As an example on my setup in the Middle East, I also had a remote VNC tunnel setup to my wife’s PC so that if she ran into difficulties with anything, I could log in and sort it out, the possibilities are endless.
Once you finish adding your ports, go back to the session config entry at the very top of the config list, and click save again. If all has gone according to plan at this point, then you should now be ready to hit the open button and test it.
Once you hit the open button, you should hopefully get a terminal screen asking you to log in. If not, then the first thing to check is that you’re connecting to the correct host, with the correct port and SSH protocol. The second thing to check would be your port forward settings, and third, the aforementioned firewall outbound scenario.
All being well, enter your Linux username and password to log in.
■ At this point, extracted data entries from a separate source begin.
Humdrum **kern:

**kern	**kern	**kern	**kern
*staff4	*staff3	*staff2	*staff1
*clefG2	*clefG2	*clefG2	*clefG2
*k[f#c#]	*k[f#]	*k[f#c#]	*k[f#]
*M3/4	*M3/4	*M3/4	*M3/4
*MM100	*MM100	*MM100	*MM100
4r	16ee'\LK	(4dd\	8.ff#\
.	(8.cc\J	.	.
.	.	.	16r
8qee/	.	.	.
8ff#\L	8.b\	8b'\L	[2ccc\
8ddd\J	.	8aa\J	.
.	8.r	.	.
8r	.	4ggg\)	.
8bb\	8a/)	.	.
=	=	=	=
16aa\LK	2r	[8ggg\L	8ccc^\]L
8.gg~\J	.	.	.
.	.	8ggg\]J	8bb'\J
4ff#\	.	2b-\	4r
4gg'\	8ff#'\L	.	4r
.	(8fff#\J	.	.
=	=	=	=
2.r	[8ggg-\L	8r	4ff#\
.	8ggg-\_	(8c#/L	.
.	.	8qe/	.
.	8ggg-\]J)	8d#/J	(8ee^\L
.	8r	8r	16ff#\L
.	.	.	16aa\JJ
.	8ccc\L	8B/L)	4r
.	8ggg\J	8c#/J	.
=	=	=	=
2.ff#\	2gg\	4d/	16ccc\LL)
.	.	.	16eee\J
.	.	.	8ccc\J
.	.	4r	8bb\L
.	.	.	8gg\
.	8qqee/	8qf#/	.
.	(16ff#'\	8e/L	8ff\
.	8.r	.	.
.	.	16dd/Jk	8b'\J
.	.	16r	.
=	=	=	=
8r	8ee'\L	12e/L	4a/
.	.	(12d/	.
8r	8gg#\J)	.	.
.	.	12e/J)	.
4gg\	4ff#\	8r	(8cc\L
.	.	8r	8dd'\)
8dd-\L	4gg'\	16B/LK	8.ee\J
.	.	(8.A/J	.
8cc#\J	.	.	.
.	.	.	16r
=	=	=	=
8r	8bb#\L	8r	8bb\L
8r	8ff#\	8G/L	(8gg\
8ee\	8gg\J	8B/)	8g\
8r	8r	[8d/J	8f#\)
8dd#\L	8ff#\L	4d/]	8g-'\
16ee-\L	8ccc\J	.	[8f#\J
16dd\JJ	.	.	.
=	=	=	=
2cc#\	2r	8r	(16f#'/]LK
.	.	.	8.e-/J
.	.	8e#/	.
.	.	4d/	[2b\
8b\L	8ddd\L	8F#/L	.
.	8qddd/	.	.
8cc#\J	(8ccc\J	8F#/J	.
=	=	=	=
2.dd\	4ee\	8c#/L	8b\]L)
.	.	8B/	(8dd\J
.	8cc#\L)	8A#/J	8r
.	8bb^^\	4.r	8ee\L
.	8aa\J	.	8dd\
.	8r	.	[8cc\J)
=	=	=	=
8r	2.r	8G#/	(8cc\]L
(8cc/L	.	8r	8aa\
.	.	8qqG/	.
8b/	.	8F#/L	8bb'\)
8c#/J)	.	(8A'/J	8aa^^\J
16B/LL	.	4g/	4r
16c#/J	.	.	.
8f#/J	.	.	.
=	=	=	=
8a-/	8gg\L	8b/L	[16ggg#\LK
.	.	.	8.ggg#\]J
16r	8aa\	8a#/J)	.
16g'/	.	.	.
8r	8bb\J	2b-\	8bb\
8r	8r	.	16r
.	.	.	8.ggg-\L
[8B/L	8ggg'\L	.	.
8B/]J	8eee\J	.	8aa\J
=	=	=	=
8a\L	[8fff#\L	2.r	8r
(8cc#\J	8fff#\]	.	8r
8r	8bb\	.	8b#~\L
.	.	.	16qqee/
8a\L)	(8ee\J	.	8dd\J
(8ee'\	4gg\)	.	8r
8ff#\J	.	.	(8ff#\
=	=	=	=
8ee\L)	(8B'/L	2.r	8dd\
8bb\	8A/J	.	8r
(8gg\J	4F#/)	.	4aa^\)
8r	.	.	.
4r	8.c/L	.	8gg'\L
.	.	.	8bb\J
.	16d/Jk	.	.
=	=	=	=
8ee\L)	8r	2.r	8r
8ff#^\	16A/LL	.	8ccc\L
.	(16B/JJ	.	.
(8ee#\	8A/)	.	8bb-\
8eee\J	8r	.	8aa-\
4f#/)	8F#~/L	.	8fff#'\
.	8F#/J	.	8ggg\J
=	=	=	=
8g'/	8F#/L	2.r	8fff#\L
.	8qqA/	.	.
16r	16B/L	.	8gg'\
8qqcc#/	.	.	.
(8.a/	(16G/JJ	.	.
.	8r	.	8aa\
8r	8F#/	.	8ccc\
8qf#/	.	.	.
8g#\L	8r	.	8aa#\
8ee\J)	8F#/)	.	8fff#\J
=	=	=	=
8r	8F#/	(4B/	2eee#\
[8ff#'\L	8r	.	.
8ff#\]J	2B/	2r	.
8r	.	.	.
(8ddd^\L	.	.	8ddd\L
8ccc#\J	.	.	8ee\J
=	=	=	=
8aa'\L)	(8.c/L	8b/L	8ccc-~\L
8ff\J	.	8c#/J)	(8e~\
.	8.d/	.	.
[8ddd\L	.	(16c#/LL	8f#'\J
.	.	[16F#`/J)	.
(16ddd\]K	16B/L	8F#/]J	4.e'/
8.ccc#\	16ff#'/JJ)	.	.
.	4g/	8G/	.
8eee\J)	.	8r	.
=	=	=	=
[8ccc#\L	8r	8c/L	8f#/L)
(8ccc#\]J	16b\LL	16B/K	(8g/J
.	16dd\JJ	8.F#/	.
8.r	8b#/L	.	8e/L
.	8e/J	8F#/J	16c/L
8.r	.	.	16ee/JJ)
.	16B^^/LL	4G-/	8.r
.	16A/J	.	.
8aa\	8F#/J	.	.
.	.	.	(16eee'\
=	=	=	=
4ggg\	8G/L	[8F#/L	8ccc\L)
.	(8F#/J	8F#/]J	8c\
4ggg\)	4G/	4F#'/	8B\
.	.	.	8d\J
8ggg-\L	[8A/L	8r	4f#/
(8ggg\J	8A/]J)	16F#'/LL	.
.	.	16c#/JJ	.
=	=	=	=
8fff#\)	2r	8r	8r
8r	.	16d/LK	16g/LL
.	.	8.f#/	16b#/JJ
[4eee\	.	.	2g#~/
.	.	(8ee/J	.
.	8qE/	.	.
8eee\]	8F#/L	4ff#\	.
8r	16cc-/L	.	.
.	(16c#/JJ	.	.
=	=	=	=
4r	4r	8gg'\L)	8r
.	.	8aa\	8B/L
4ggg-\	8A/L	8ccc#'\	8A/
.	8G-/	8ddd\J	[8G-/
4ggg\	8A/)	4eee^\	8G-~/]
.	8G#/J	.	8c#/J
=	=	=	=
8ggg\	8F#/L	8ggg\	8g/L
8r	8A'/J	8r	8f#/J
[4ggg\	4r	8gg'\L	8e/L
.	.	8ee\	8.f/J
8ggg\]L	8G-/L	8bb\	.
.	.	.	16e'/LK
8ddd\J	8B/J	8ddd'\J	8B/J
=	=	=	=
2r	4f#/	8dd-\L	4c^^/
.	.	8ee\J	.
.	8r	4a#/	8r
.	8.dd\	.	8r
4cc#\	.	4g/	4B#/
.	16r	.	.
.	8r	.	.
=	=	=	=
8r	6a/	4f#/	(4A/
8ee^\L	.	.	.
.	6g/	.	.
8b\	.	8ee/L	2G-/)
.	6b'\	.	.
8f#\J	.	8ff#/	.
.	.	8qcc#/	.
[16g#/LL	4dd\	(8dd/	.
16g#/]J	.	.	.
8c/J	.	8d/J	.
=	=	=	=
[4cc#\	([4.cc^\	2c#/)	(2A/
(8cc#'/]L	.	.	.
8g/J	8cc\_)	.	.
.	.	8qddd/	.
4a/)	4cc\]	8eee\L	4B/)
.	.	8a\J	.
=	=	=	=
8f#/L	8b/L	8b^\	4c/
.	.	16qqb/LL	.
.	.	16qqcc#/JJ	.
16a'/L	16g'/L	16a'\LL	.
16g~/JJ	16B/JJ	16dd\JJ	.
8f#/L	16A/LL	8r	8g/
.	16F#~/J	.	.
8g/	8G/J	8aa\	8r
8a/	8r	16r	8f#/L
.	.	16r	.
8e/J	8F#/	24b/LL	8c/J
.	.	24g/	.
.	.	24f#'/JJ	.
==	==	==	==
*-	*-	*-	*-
If your tunnels are set correctly, then as long as that account remains logged in and connected, all your source ports that you specified on your local machine should point to the destination ports on your server for the lifetime that PuTTY remains open and connected.
You can now proceed to set up your mail client to point to the appropriate POP and SMTP ports, you can set your PC’s proxy settings to point to the local squid port, but bypass local addresses so that localhost goes to apache and webmin.
SSH tunnels are a very powerful tool in the right hands and can be used for a great many things. To give you some ideas, I’ve used them for secure VoIP connections, remote monitoring of security cameras, Windows for workgroups/samba access and all manner of strange socket-based connections. It’s even possible to point a tunnel to a tunnel to a tunnel, or tunnel hidden traffic inside a local network from one PC to another.
The possibilities are endless.
Some other ideas of possible interest involve using the command line utility such as puttytel, plink and others available on the website. You could set up a shared key system, then use plink for example in a batch file to load and open a tunnel profile and automatically log in. This batch file could then be added to the startup group on your laptop for example, so that every time you switched your laptop on and where connected to the internet, your tunneled services would be automatically available.
I hope this article is of some interest to those who are dabbling with SSH, and once you’ve used the power SSH can provide, you’ll pretty much want to use it for everything.